Terrorism in the GCC: 11 - 18 December 2017
Terrorism and the war against it require functioning collective action which, in itself, requires a flow of information that can help decision makers understand the challenges posed by collective adversaries and the manner in which allies develop their counter-terrorism capabilities.
The Euro-Gulf Information Centre (EGIC) is proud to announce a weekly bulletin service that presents country briefings on terrorism-related news each week. In this way, we hope to make a contribution to enhancing EU-Gulf relations in the war against terrorism and extremist ideologies.
By: Wouter Jansen
Kingdom of Bahrain
14 December – An MoU was signed between Bahrain’s National Guard and the Pakistani Armed Forces on the implementation of Bader-2 – a joint counter-terrorism exercise to be held in Bahrain.
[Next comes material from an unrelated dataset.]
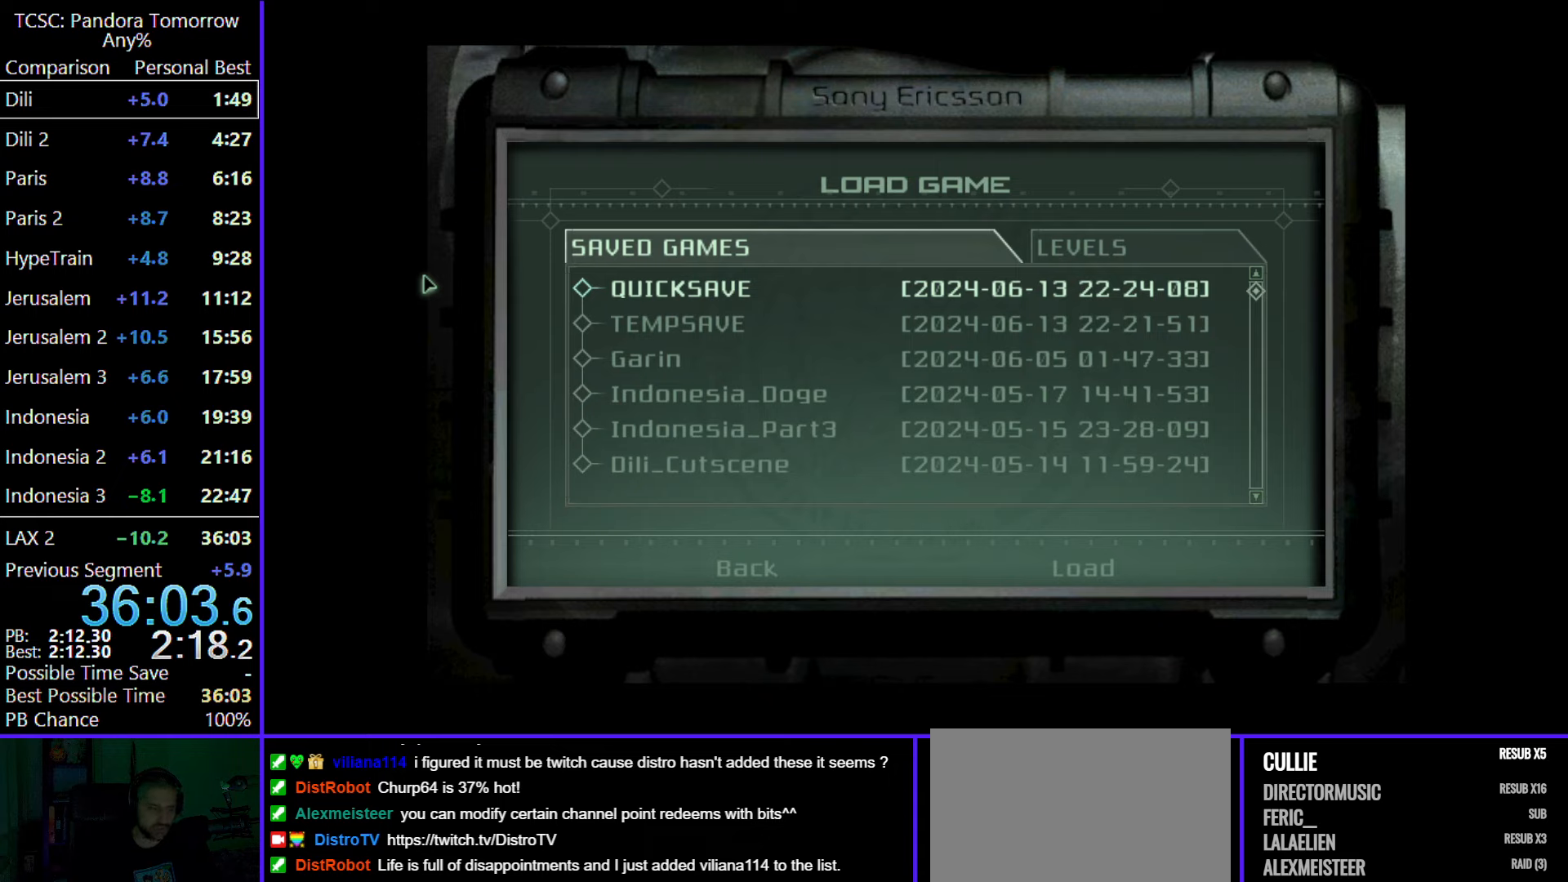
{"keys": [], "mouse": ["left"], "events": []}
The exercise is a follow-up of Bader-1, which was held in Pakistan and included military drills and skills to enhance cooperation and coordination between the countries.
State of Qatar
13 December – During a panel held at a think tank in Washington on Tuesday (12/12), US national security adviser HR McMaster said that Qatar and Turkey are taking on the new role of being the prime sponsors and funders of extremist Islamist ideology, which threatens Western interests. He also said that both Qatar and Turkey are major sponsors of the Muslim Brotherhood.
Kingdom of Saudi Arabia
14 December – The Kingdom of Saudi Arabia welcomed a United Nations report and US stand on the Iranian involvement in the missile strike aimed at the King Khaled International Airport in Saudi Arabia on November the fourth by Iranian-backed Houthi rebels in Yemen. State news agency SPA reported that Saudi Arabia demands immediate action against Tehran. Nikki Haley, US Ambassador to the UN, said that the presented pieces of the missile indicate the use of Iranian weapons, supplied to the Houthis, and thus in violation of UN resolutions. Under the Iranian nuclear deal, Tehran is prohibited from selling, supplying or transferring weapons out of the country without UN Security Council approval.
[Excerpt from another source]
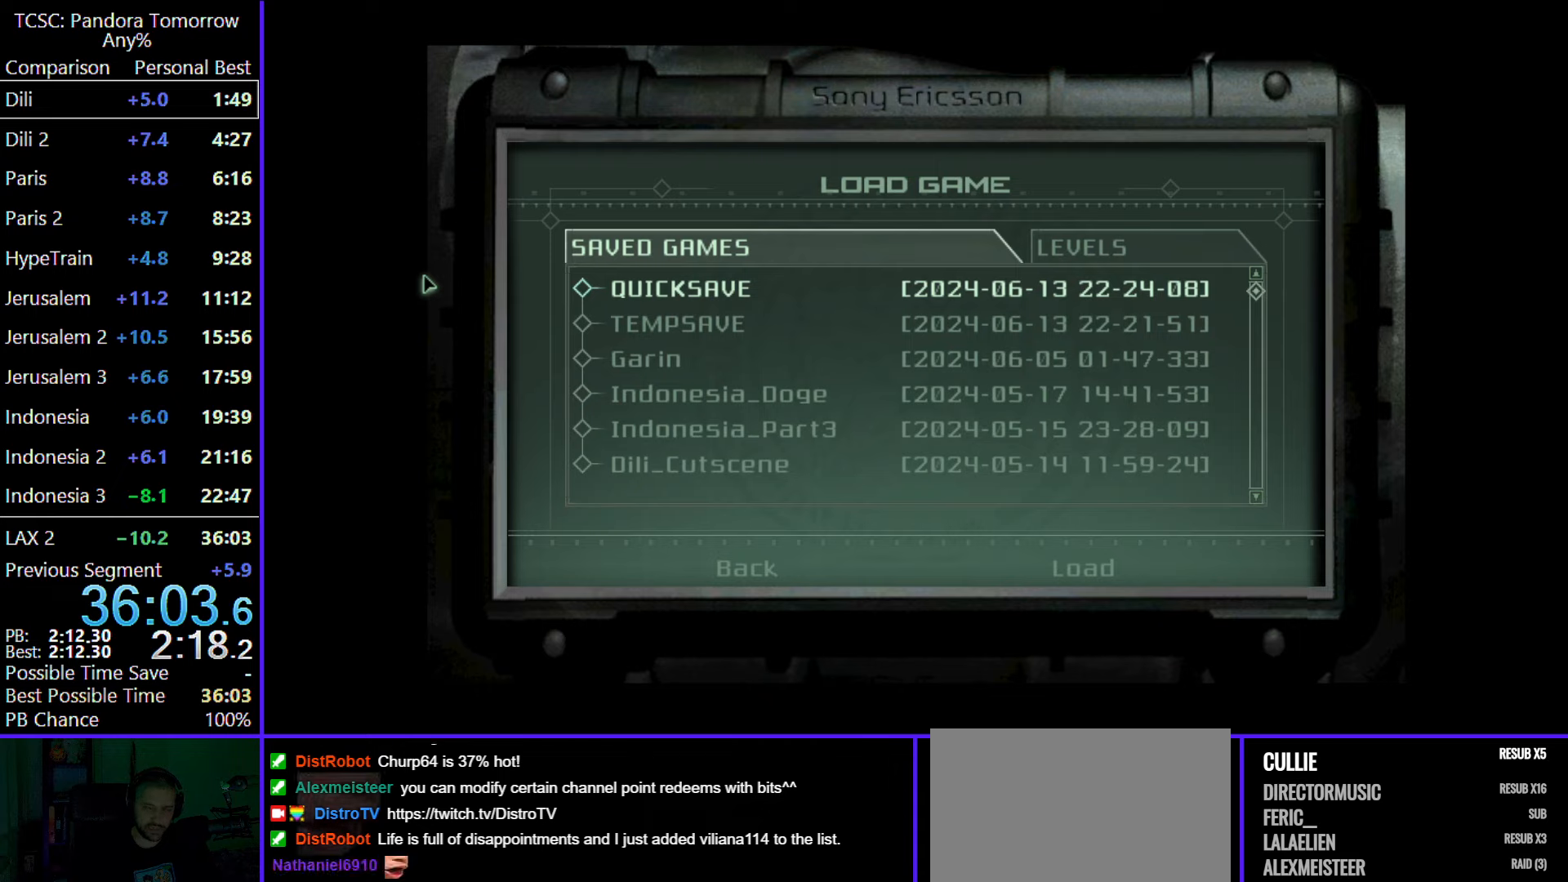
{"keys": [], "mouse": ["left"], "events": []}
14 December – The Conflict Armament Research (CAR) released a 200-page document which states that weapons, used by the Islamic State, were originally provided by the United States and Saudi Arabia to groups in Syria who opposed the al-Assad regime. The weapons ended up in the hands of Islamic State primarily through battlefield capture.
The United Arab Emirates
11 December – United Arab Emirates Airlines Emirates and FlyDubai have resumed their use of Iraqi airspace for flights to other countries. This comes two days after Iraq declared victory over the Islamic State in the country.
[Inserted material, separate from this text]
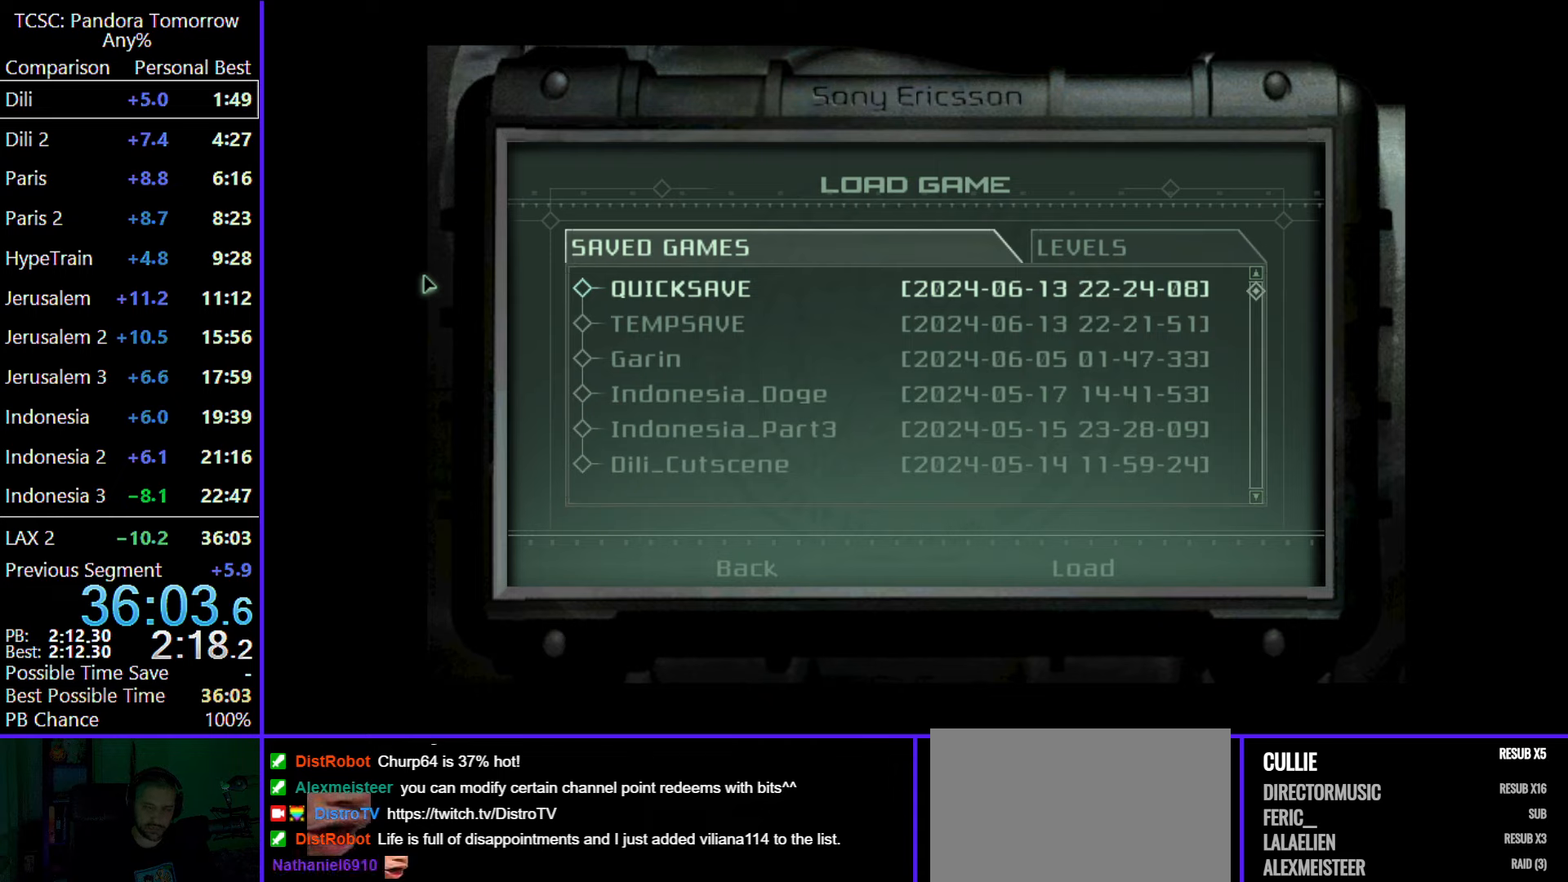
{"keys": [], "mouse": [], "events": [[433, "mouse_left", "up"]]}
13 December – The United Arab Emirates have pledged to give $30 million to the G5-Sahel in their fight against jihadists in West Africa’s region. Burkina Faso, Chad, Mali, Mauritania and Niger – being some of the poorest countries in the world – need the money to start their counter-terrorism operations. Saudi Arabia previously pledged to give $100 million, and now the total amount, given by the two Middle Eastern countries is $130 million.
Special note on the church attack in Quetta, Pakistan:
The United Arab Emirates, Bahrain, Qatar and Saudi Arabia have condemned the terrorist attack on a church in Quetta, Pakistan. Nine people were killed and at least another 35 wounded when two suicide bombers attack the church on Sunday (17/12) which was filled with worshippers. Islamic State claimed responsibility for the attack but gave no further details.
Special note on the New York terror attack:
The United Arab Emirates, Bahrain, Qatar and Saudi Arabia have condemned the terrorist attack in New York on 11 December. A Bangladeshi native used a pipe bomb, attached to his chest, to attack people at New York City's Port Authority subway terminal. No casualties were reported but four people were injured.